Il motto della mia casata è: come è difficile farla facile.
Nello stemma araldico si sono cinque palle, un vestito a pois e il sottotitolo in oro sul gonfalone è “cu mangia fa muddichi”, per il ramo siculo della mia famiglia.
D’altronde è molto complicato vivere con una testa complicata che fa pensieri complicati e che talvolta annega, con discreto piacere, in cose di poco conto.
Perché ho il talento innato di appassionarmi alle quisquilie, alle inezie, alle sciocchezze che più sono sciocche più io le approfondisco e le sviscero e mi ostino e mi tormento.
Complico cose semplici, ma riesco a complicare anche quel che appare di per sé già complicato.
Per qualche assurdo corollario alla legge di Murphy, a me quel che cade, cade male e si rompe, quel che cerco non si trova, quel che aspetto non arriva, piove appena esco dalla parrucchiera, smaglio i collant appena messi, la caldaia va in blocco quando sono sotto la doccia, insaponata dalla testa ai piedi.

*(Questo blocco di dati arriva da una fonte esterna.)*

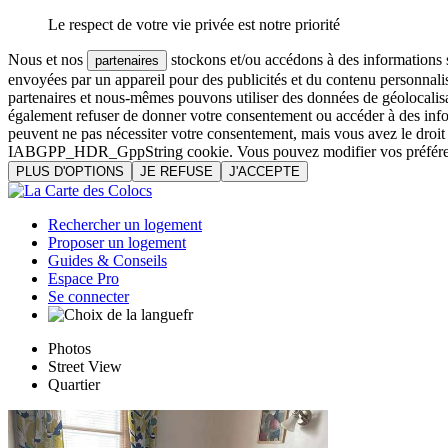
Le respect de votre vie privée est notre priorité
Nous et nos
stockons et/ou accédons à des informations su
partenaires
envoyées par un appareil pour des publicités et du contenu personnali
partenaires et nous-mêmes pouvons utiliser des données de géolocalisa
également refuser de donner votre consentement ou accéder à des inform
peuvent ne pas nécessiter votre consentement, mais vous avez le droi
IABGPP_HDR_GppString cookie. Vous pouvez modifier vos préférences o
PLUS D'OPTIONS
JE REFUSE
J'ACCEPTE
Rechercher un logement
Proposer un logement
Guides & Conseils
Espace Pro
Se connecter
fr
Photos
Street View
Quartier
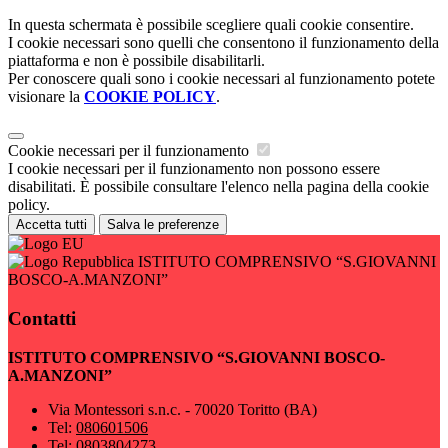
In questa schermata è possibile scegliere quali cookie consentire.
I cookie necessari sono quelli che consentono il funzionamento della
piattaforma e non è possibile disabilitarli.
Per conoscere quali sono i cookie necessari al funzionamento potete
visionare la
COOKIE POLICY
.
Cookie necessari per il funzionamento
I cookie necessari per il funzionamento non possono essere
disabilitati. È possibile consultare l'elenco nella pagina della cookie
policy.
Accetta tutti
Salva le preferenze
ISTITUTO COMPRENSIVO “S.GIOVANNI
BOSCO-A.MANZONI”
Contatti
ISTITUTO COMPRENSIVO “S.GIOVANNI BOSCO-
A.MANZONI”
Via Montessori s.n.c. - 70020 Toritto (BA)
Tel:
080601506
Tel:
0803804273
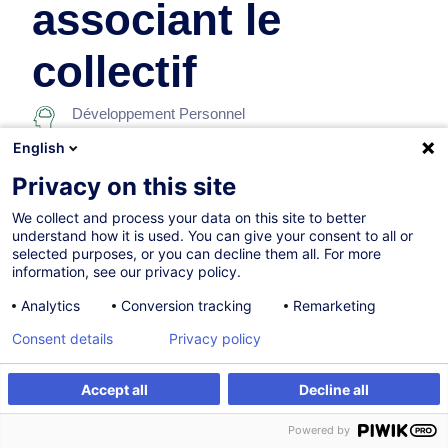
associant le
collectif
Développement Personnel
English
Sur demande
Privacy on this site
7h
We collect and process your data on this site to better
understand how it is used. You can give your consent to all or
Formation présentielle
selected purposes, or you can decline them all. For more
information, see our privacy policy.
Cours du jour
Analytics
Conversion tracking
Remarketing
French / Français
Consent details
Privacy policy
001935
Accept all
Decline all
Être alerté
Formation sur mesure
260,00
EUR
(+3% TVA)
Powered by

E poi faccio sempre tanti ragionamenti, ho i miei pensieri, fissazioni, fisime, ubbie, cazzi e mazzi.
Qualcuno, ogni tanto, mi fa anche dei complimenti per questo, non rendendosi conto che una mente complessa e contorta è un po’ come avere delle grosse tette: tutti te le ammirano, ma nessuno sa quanto sia scomodo andarci in giro.

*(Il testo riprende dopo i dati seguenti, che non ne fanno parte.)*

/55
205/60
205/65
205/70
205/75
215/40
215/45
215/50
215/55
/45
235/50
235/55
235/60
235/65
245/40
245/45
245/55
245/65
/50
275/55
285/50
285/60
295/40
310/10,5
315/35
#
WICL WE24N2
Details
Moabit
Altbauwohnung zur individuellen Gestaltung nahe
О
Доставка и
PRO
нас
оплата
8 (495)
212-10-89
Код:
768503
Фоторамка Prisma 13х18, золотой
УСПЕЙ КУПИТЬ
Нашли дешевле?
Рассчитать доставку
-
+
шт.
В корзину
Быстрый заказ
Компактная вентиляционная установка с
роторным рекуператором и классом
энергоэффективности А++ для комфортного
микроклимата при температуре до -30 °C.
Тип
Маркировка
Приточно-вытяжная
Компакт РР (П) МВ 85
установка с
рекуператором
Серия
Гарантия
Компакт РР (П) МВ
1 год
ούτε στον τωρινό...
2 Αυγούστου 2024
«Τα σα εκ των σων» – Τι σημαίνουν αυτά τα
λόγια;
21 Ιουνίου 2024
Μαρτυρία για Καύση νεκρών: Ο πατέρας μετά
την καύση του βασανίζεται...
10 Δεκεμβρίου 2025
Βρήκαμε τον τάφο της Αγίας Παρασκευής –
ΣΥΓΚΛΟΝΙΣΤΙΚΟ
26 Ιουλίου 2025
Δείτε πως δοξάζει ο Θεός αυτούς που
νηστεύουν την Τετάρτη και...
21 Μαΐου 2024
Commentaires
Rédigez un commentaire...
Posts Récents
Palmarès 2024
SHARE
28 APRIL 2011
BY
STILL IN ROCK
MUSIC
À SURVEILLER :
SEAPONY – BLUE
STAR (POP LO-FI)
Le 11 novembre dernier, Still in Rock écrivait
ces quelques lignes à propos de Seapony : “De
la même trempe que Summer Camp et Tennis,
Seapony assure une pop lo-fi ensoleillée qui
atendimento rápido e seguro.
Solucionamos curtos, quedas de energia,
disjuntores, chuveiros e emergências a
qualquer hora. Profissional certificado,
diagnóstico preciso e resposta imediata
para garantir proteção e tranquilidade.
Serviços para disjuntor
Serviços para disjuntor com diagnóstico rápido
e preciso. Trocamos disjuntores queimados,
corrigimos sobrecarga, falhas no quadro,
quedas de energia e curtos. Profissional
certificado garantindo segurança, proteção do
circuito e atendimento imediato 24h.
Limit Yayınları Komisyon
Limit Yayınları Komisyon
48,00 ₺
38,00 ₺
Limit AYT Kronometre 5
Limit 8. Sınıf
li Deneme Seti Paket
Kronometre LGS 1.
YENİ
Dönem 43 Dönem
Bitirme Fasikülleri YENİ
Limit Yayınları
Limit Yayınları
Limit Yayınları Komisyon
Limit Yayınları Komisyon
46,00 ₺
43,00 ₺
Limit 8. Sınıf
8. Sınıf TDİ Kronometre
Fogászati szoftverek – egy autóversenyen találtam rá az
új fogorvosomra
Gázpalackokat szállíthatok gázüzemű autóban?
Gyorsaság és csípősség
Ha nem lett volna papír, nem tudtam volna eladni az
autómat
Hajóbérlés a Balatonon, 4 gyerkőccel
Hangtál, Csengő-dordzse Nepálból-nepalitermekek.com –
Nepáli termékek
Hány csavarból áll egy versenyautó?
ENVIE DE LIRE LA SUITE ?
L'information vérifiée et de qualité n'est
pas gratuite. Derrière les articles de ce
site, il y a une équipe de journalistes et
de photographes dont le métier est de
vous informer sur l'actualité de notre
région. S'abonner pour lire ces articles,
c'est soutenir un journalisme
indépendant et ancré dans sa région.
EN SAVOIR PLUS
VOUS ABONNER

Io ci provo a semplificarmi l’esistenza, a limare e alleggerire, a lasciare che le cose vadano dove hanno deciso di andare, indipendentemente da me.

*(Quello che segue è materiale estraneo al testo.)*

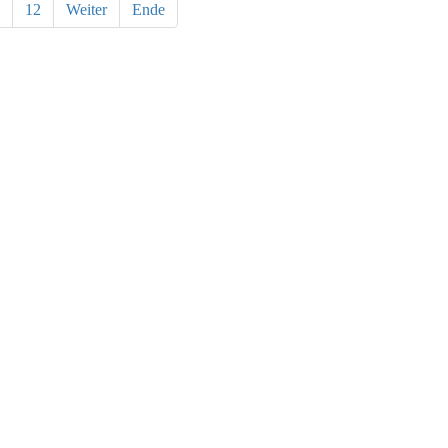
12
Weiter
Ende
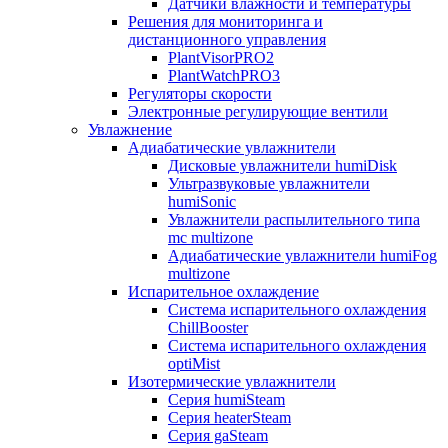
Датчики влажности и температуры
Решения для мониторинга и
дистанционного управления
PlantVisorPRO2
PlantWatchPRO3
Регуляторы скорости
Электронные регулирующие вентили
Увлажнение
Адиабатические увлажнители
Дисковые увлажнители humiDisk
Ультразвуковые увлажнители
humiSonic
Увлажнители распылительного типа
mc multizone
Адиабатические увлажнители humiFog
multizone
Испарительное охлаждение
Система испарительного охлаждения
ChillBooster
Система испарительного охлаждения
optiMist
Изотермические увлажнители
Серия humiSteam
Серия heaterSteam
Серия gaSteam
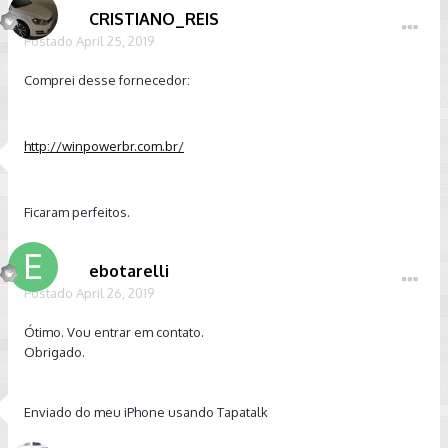
CRISTIANO_REIS
Postado
April 25, 2019
Comprei desse fornecedor:
http://winpowerbr.com.br/
Ficaram perfeitos.
ebotarelli
Postado
April 26, 2019
Ótimo. Vou entrar em contato.
Obrigado.
Enviado do meu iPhone usando Tapatalk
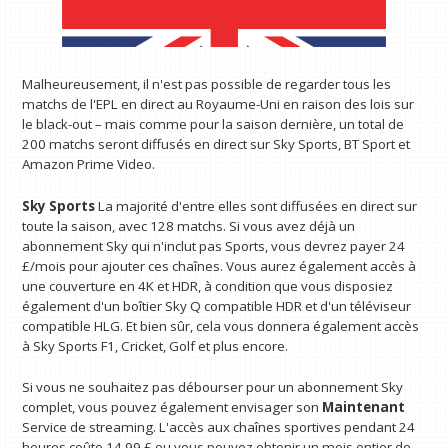
Malheureusement, il n'est pas possible de regarder tous les
matchs de l'EPL en direct au Royaume-Uni en raison des lois sur
le black-out – mais comme pour la saison dernière, un total de
200 matchs seront diffusés en direct sur Sky Sports, BT Sport et
Amazon Prime Video.
Sky Sports
La majorité d'entre elles sont diffusées en direct sur
toute la saison, avec 128 matchs. Si vous avez déjà un
abonnement Sky qui n'inclut pas Sports, vous devrez payer 24
£/mois pour ajouter ces chaînes. Vous aurez également accès à
une couverture en 4K et HDR, à condition que vous disposiez
également d'un boîtier Sky Q compatible HDR et d'un téléviseur
compatible HLG. Et bien sûr, cela vous donnera également accès
à Sky Sports F1, Cricket, Golf et plus encore.
Si vous ne souhaitez pas débourser pour un abonnement Sky
complet, vous pouvez également envisager son
Maintenant
Service de streaming. L'accès aux chaînes sportives pendant 24
heures coûte 14,99 £ ou vous pouvez obtenir un mois entier de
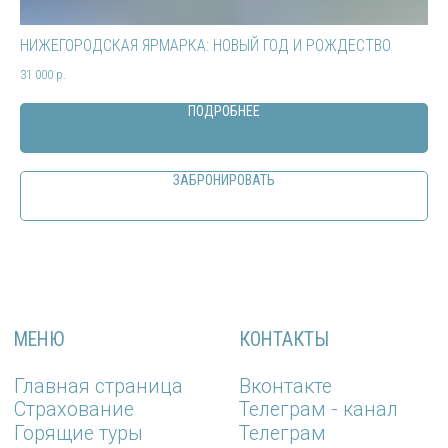
tudasudatur@mail.ru
tudasudatur_sochi@mail.ru
+79253383233
+79253393233
НИЖЕГОРОДСКАЯ ЯРМАРКА: НОВЫЙ ГОД И РОЖДЕСТВО
ЧЕ
Политика конфиденциальности
Материалы
31 000
р.
42 
Разработка сайта
ПОДРОБНЕЕ
ТУДА СЮДА
ЗАБРОНИРОВАТЬ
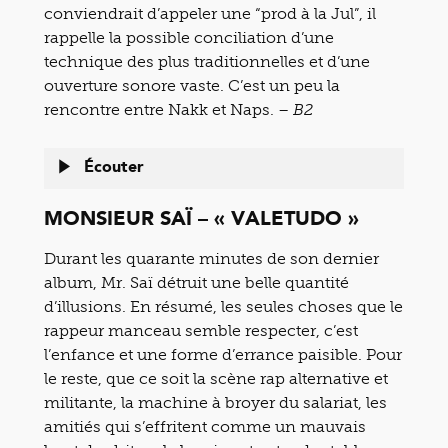
conviendrait d’appeler une “prod à la Jul”, il
rappelle la possible conciliation d’une
technique des plus traditionnelles et d’une
ouverture sonore vaste. C’est un peu la
rencontre entre Nakk et Naps.
– B2
Écouter
MONSIEUR SAÏ – « VALETUDO »
Durant les quarante minutes de son dernier
album, Mr. Saï détruit une belle quantité
d’illusions. En résumé, les seules choses que le
rappeur manceau semble respecter, c’est
l’enfance et une forme d’errance paisible. Pour
le reste, que ce soit la scène rap alternative et
militante, la machine à broyer du salariat, les
amitiés qui s’effritent comme un mauvais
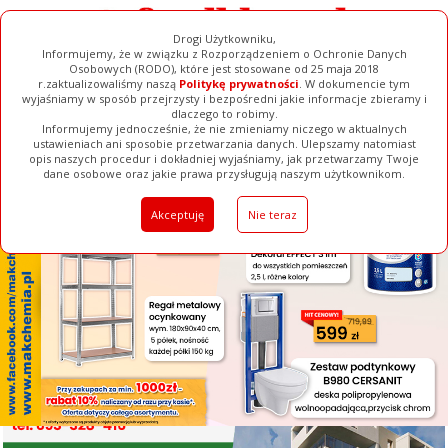
Drogi Użytkowniku,
Informujemy, że w związku z Rozporządzeniem o Ochronie Danych
Osobowych (RODO), które jest stosowane od 25 maja 2018
r.zaktualizowaliśmy naszą
Politykę prywatności
. W dokumencie tym
wyjaśniamy w sposób przejrzysty i bezpośredni jakie informacje zbieramy i
[ ZAMKNIJ ]
dlaczego to robimy.
Informujemy jednocześnie, że nie zmieniamy niczego w aktualnych
ustawieniach ani sposobie przetwarzania danych. Ulepszamy natomiast
opis naszych procedur i dokładniej wyjaśniamy, jak przetwarzamy Twoje
Galerie
Filmy
Baza Firm
Ogłoszenia
Pełna Wersja
dane osobowe oraz jakie prawa przysługują naszym użytkownikom.
Akceptuję
Nie teraz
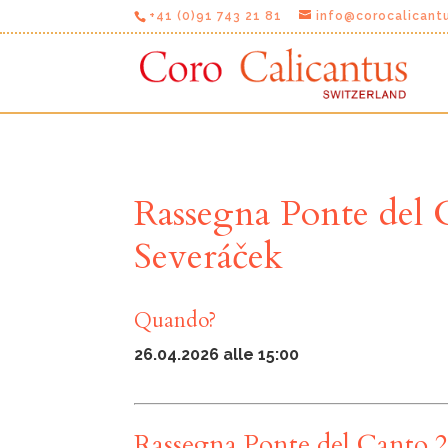
+41 (0)91 743 21 81
info@corocalicant
Rassegna Ponte del 
Severáček
Quando?
26.04.2026 alle 15:00
Rassegna Ponte del Canto 2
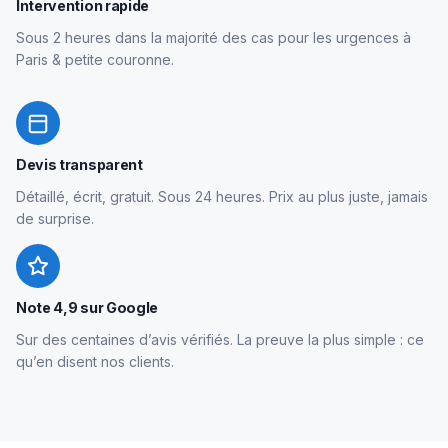
Intervention rapide
Sous 2 heures dans la majorité des cas pour les urgences à
Paris & petite couronne.
Devis transparent
Détaillé, écrit, gratuit. Sous 24 heures. Prix au plus juste, jamais
de surprise.
Note 4,9 sur Google
Sur des centaines d’avis vérifiés. La preuve la plus simple : ce
qu’en disent nos clients.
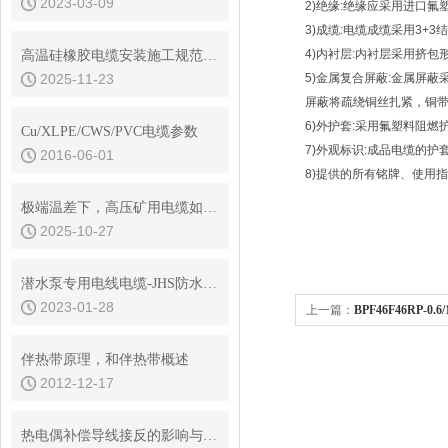
2023-03-09
2)绝缘:绝缘应采用进口
3)成缆:电缆成缆采用3
4)内衬层:内衬层采用挤
高温硅橡胶电缆安装施工规范与技巧
2025-11-23
5)金属复合屏蔽:金属屏
屏蔽将疏绕铜丝扎紧，铜带重叠
6)外护套:采用氟塑料阻燃护
Cu/XLPE/CWS/PVC电缆参数
7)外观标识:成品电缆的
2016-06-01
8)提供的所有铭牌、使用
极端温差下，高压矿用电缆如何安全“输电”？
2025-10-27
潜水泵专用电线电缆-JHS防水电缆
2023-01-28
上一篇：
BPF46F46RP-0.
伴热带原理，和伴热带概述
2012-12-17
热电偶补偿导线接反的影响与解决方法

Ma ogni volta che imbocco una strada corta e diritta o prendo una scorciatoia, puntualmente mi perdo e mi ritrovo in meandri senza direzione, in grovigli senza capo né coda, in dedali senza uscita.
Come quando lo scorso anno andai a fare la Merry walk, una camminata natalizia di 7 km tutta in salita sulle colline versiliesi e nel mezzo del cammin mi ritrovai sulle Alpi Apuane, ché la diritta via era smarrita.
E pensare che avevo partecipato solo perché all’arrivo ci sarebbe stato da mangiare e da bere e soprattutto perché il ritorno sarebbe stato tutto in discesa.
La cosa si può riassumere così: sono più ingarbugliata del participio passato del verbo splendere.
Servirebbe un tutorial che mi insegnasse a semplificare. O a impastare le robe contorte nella torta di mele.
Inoltre vorrei aggiungere un altro paio di palle al mio gonfalone e cambiare il motto della mia casata in “Ma che volete da me?”
Quindi, se interessati e con requisiti, andate da mio padre e chiedete la mia mano.